12/3/10

Lost & Found


I’m seriously lost down here now. I tried to find my stomachmarks in the wake of my recent cooking catastrophe and aerial adventure—still haven’t seen that helmet or any of my old supplies—but when I finally landed I was hopelessly disoriented. It doesn’t help that the only source of light I have in here is little bursts of static electricity I can create when I snap my fingers. Makes it hard to find my way around when I get tired of snapping. I’ve got to find another means of making light. I attempted to ignite a rag on a stick—okay, actually a dry piece of leather affixed to a femur—with my Volt spell to make a torch, but all I did was vaporize the hide and make the bone explode. Ouch. Probably shouldn’t’ve done that. Now I’ve got a small burn on my hand and a very blackened chunk of what was once a cow, I think. Anyway.

Being inside a dragon has given me a new angle to reflect on life. I hope you’ll pardon a minor dissertation on the matter: I shan’t go on too long, I promise. So here I am. In a dragon. I’m officially food. But I’m still alive, and so far I have no reason to think the dragon is able to obtain any kind of nourishment from me while I remain as such. After all, don’t you need to absorb the nutrients from things in order to count them as food? I mean, if you eat something and throw it up later, you didn’t really eat it did you? So anyway, with me still alive I can’t really be counted as food.

What does that make me, then? I’m an intruder here in the stomach. Not a willing one, sure, but still. Does that make me a parasite? I’ve been eating (or trying to eat) the food that’s supposed to be for the dragon. Parasites are one-way deals though. They don’t give anything back to the host. And while you can rest assured I won’t be sending this dragon a Christmas card in a few weeks or a Facebook post on it’s birthday, I still feel like the dragon get something out of this deal: namely, whatever nutrients it’s absorbing from my legs as I wander around in here. Also, I’ve taken the liberty of organizing the various dead livestock I come upon so they’re easier for the dragon to absorb. The fuller it feels, the less often it will take off and send me on wild journeys though the hot air like I’m on the business end of the gravity gun in Half-Life 2. Plus it looks way better in here now. Tidiness is important!

So we’re kind of symbiotic, in a weird way. I’m a living source of nutrition, and the dragon has the courtesy to keep eating stuff that I can eat. Plus there’s sweet loot in here. Seriously sweet loot. Even though I don’t know where I am anymore, I’ve been gathering what I can from around the area just in case I need it later. If I can find somewhere pretty stable, I might be able to build a hut or something. So far I’ve acquired a tattered messenger bag, a couple of throwing daggers, some gemstones, and a soggy copy of Every Day with Rachel Ray from August ’08. Who was keeping this magazine? Why? Whatever. Time to rummage through another pile of adventurer bones.

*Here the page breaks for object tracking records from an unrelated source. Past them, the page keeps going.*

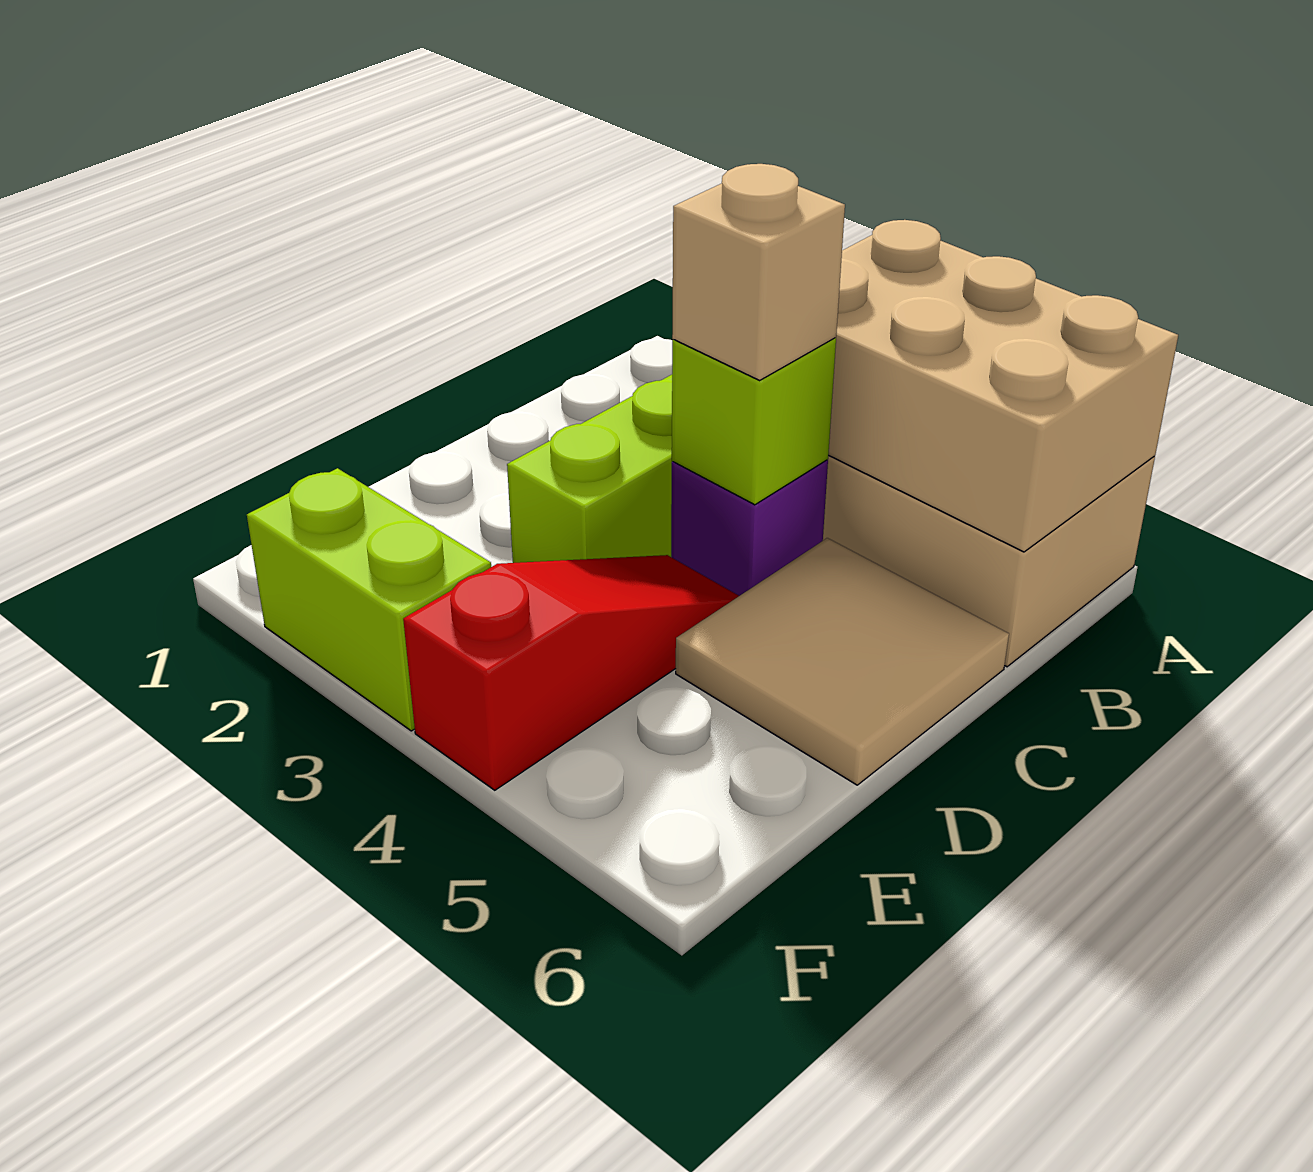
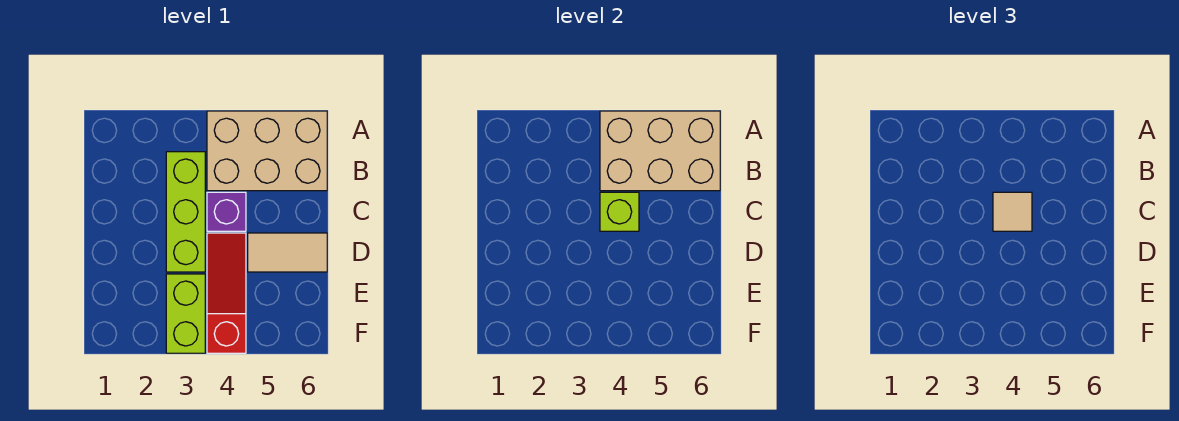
tan brick C4 level 3 -> tan tile C4 level 3
tan tile C5:D6 level 1 -> tan tile D5:D6 level 1
lime brick F2:F3 level 1 -> lime brick E3:F3 level 1

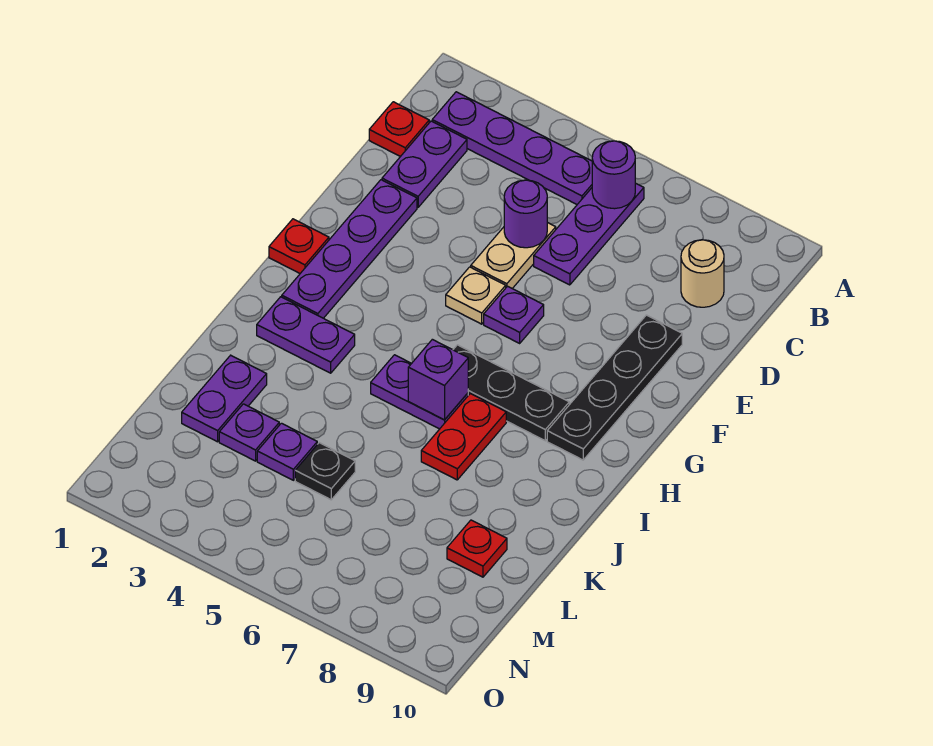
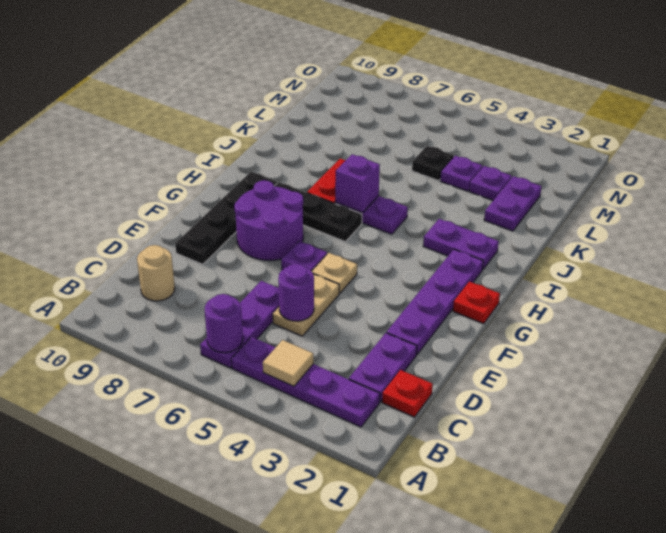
none -> tan tile B4 level 2
none -> purple round brick F7:G8 level 1
red plate L9 level 1 -> none

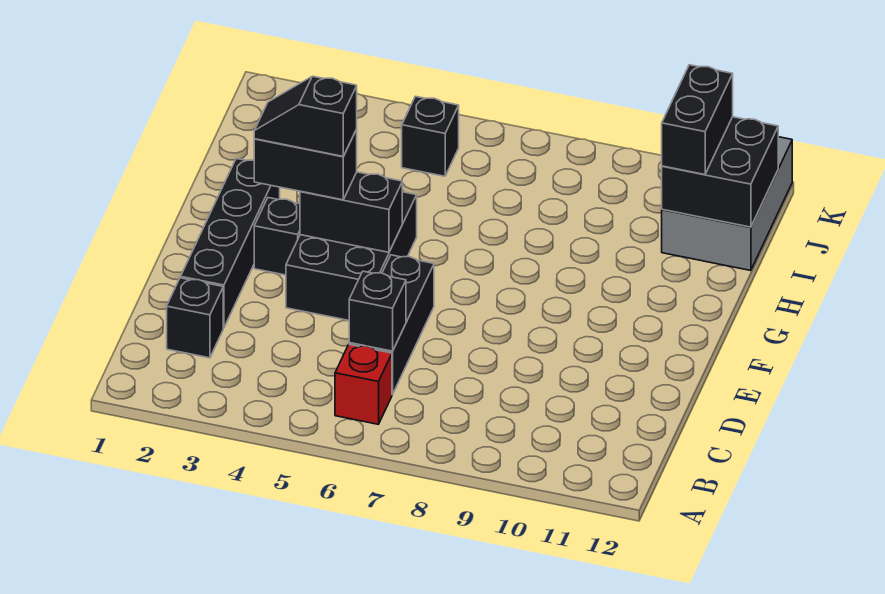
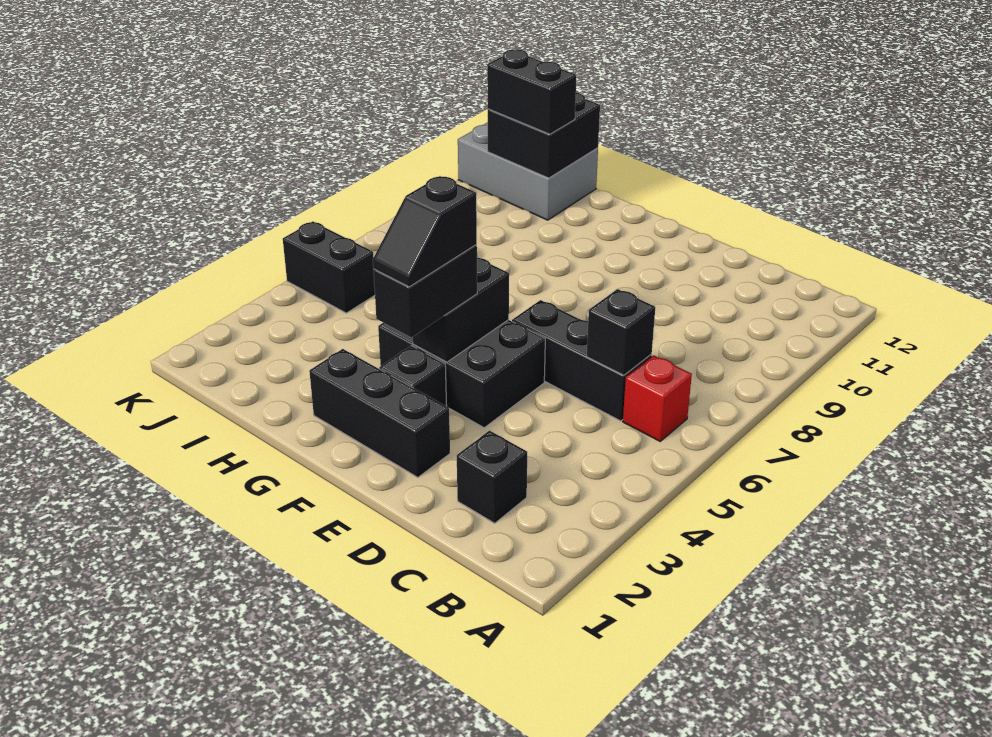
black brick D2:G2 level 1 -> black brick E2:G2 level 1
black brick J5 level 1 -> black brick J5:K5 level 1

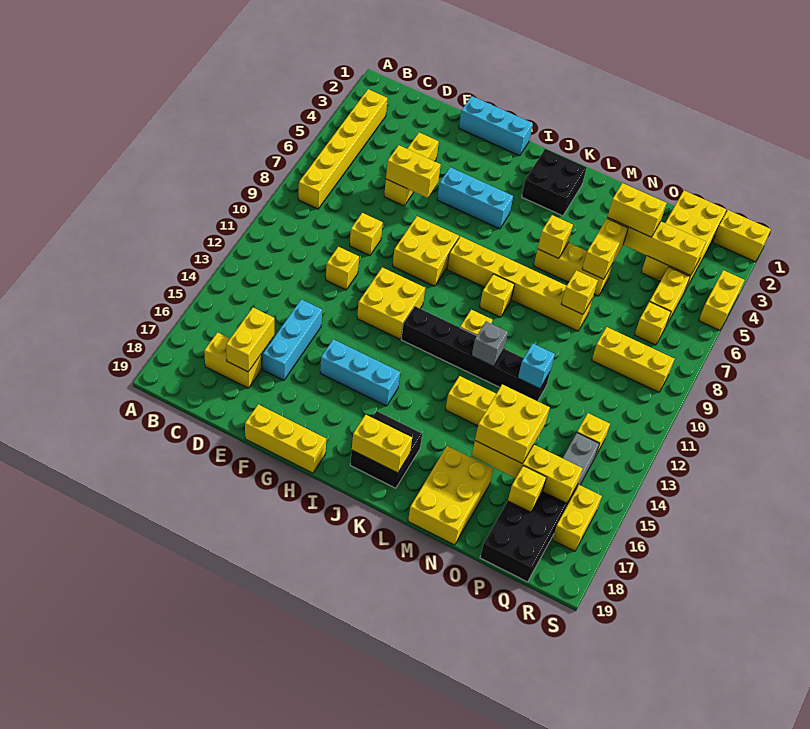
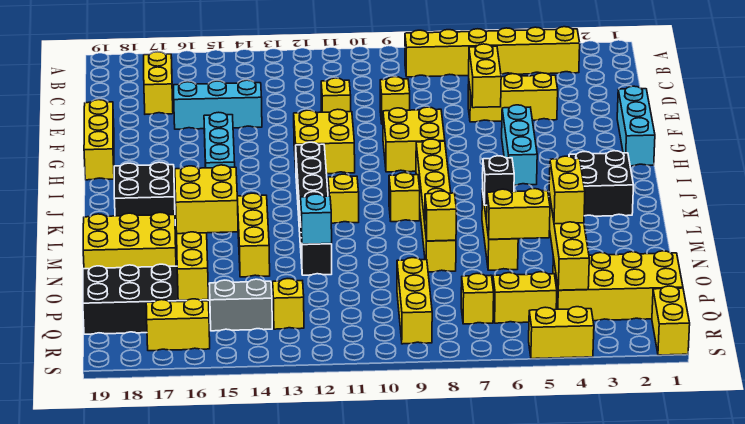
yellow brick D16:D17 level 2 -> none
yellow brick J18:K18 level 2 -> none
yellow brick L6 level 2 -> black brick L6 level 2
grey brick L12 level 2 -> none
yellow brick P17 level 2 -> none

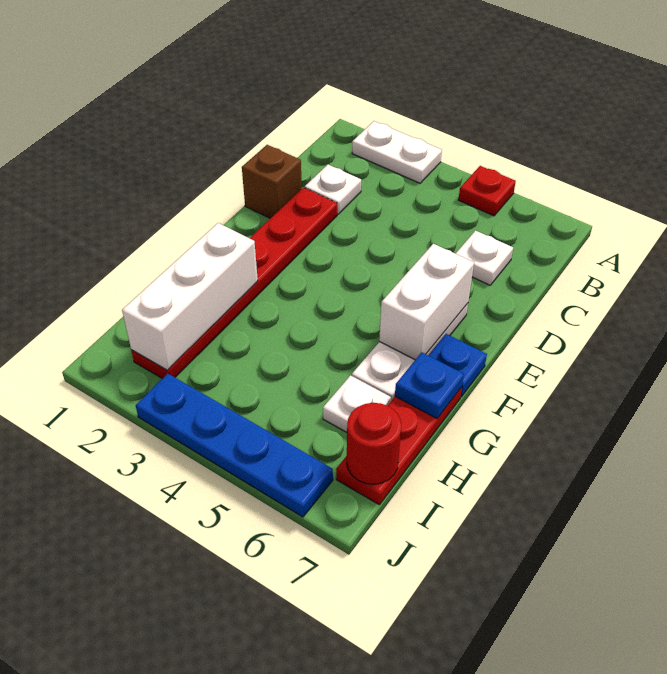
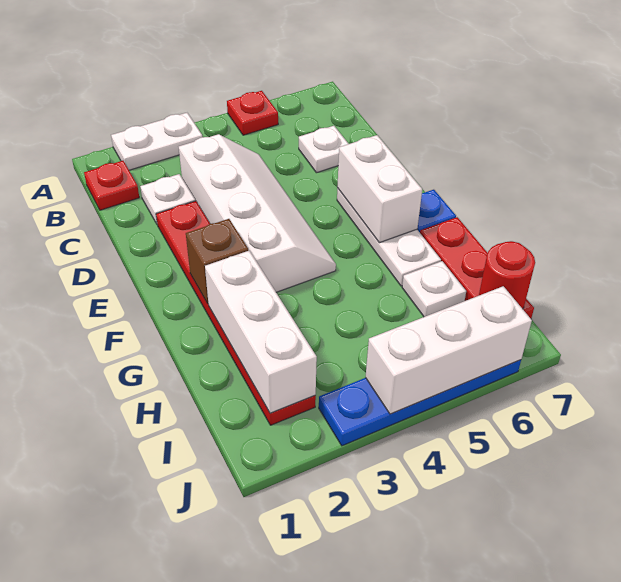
none -> red plate B1 level 1
none -> white slope C3:F4 level 1 top 3
brown brick D1 level 1 -> brown brick F2 level 2
blue plate G7 level 2 -> none
none -> white brick J4:J6 level 2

Oh hell yes! I found something super awesome in here: an Orb of Arching Bolts. I used to have one of these when I was a kid. It’s a baseball-sized glass sphere, cool white in color (okay, yes, it looks like a light bulb), and when it’s struck with electricity it lights up like one of those awesome plasma orbs. You ever play with one of those? They’re crazy. I always wondered what would happen if you broke the glass. I lived in perpetual fear of doing just that: what if when you broke it the little plasma spirit inside came out and latched onto you? You’d shock everyone you touched. Makes it hard to mack on the ladies, know what I’m sayin’?

Okay. Light source: got it. Any idea where I am: no. Baby steps. Baby steps. I think I’ll head toward the narrow section I saw a while ago. I thought I heard the sound of oars in water… must’ve been my imagination.